_GOAL OF THE EXERCISE_.
Copy out each line of the material that includes the word "problems".

_STUDY MATERIAL_.
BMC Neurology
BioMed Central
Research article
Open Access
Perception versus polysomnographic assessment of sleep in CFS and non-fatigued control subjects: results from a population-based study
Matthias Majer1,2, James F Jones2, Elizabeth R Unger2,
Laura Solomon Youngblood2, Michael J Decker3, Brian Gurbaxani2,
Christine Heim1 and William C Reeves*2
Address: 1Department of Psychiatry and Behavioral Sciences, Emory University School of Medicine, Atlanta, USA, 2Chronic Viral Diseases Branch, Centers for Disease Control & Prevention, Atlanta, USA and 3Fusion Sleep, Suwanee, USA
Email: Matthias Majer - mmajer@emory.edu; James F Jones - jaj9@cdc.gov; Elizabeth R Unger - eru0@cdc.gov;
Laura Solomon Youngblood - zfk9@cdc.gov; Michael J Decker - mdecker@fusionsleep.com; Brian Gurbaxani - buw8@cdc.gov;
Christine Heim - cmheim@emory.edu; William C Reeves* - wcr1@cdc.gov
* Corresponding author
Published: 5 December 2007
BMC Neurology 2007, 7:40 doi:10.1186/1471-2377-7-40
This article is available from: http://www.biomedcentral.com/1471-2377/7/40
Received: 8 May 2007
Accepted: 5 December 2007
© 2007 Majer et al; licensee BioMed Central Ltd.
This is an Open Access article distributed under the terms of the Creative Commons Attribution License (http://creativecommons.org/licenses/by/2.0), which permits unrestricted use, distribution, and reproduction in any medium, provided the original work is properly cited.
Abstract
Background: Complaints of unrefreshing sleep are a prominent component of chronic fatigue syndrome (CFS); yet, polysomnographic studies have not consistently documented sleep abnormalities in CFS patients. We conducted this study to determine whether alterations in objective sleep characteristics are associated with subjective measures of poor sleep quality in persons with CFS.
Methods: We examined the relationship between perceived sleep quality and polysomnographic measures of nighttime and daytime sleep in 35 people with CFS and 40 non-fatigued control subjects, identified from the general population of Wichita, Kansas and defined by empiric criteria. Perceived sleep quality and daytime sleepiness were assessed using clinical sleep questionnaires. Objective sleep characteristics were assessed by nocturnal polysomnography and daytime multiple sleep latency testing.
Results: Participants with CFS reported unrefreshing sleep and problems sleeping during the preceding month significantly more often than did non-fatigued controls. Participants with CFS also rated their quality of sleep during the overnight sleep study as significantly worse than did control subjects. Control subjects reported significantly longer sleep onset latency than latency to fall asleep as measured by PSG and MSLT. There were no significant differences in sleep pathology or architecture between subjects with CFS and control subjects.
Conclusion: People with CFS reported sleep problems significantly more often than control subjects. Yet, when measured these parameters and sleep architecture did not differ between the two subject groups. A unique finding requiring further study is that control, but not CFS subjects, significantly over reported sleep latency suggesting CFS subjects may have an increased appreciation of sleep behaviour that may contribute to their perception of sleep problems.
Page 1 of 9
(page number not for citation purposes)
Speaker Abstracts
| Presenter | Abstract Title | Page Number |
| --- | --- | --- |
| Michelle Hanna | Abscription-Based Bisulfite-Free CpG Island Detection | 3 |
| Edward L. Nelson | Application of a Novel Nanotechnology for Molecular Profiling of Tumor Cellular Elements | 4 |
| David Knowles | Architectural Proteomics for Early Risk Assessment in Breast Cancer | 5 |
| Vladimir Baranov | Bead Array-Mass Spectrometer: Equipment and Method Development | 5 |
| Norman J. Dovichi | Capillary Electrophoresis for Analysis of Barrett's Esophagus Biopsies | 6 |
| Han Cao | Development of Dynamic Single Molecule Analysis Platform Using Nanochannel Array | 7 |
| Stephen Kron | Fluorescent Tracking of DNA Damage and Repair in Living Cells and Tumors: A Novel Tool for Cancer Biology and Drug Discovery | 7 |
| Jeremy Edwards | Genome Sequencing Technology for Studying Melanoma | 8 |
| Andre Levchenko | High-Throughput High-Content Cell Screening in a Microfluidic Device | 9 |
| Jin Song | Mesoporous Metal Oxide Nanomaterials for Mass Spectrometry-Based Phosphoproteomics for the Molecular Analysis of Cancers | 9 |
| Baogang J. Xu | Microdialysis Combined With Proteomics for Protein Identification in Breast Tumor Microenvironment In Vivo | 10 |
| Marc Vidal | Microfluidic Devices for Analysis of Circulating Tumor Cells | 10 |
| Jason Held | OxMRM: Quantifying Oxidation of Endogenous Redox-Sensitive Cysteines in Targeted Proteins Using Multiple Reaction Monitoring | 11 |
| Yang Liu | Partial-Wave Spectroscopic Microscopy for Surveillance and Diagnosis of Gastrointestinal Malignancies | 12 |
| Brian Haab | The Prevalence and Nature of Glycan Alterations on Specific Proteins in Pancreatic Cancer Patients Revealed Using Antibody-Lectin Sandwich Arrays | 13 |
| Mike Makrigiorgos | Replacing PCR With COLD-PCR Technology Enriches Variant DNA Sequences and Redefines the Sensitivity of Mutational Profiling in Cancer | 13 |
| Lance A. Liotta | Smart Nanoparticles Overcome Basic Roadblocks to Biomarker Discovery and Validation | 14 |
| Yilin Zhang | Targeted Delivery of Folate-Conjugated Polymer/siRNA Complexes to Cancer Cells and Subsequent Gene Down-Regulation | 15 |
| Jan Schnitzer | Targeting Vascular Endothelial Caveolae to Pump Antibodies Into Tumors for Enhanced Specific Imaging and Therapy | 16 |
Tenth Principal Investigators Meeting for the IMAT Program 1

_OUTPUT BELOW_.
Results: Participants with CFS reported unrefreshing sleep and problems sleeping during the preceding month significantly more often than did non-fatigued controls. Participants with CFS also rated their quality of sleep during the overnight sleep study as significantly worse than did control subjects. Control subjects reported significantly longer sleep onset latency than latency to fall asleep as measured by PSG and MSLT. There were no significant differences in sleep pathology or architecture between subjects with CFS and control subjects.
Conclusion: People with CFS reported sleep problems significantly more often than control subjects. Yet, when measured these parameters and sleep architecture did not differ between the two subject groups. A unique finding requiring further study is that control, but not CFS subjects, significantly over reported sleep latency suggesting CFS subjects may have an increased appreciation of sleep behaviour that may contribute to their perception of sleep problems.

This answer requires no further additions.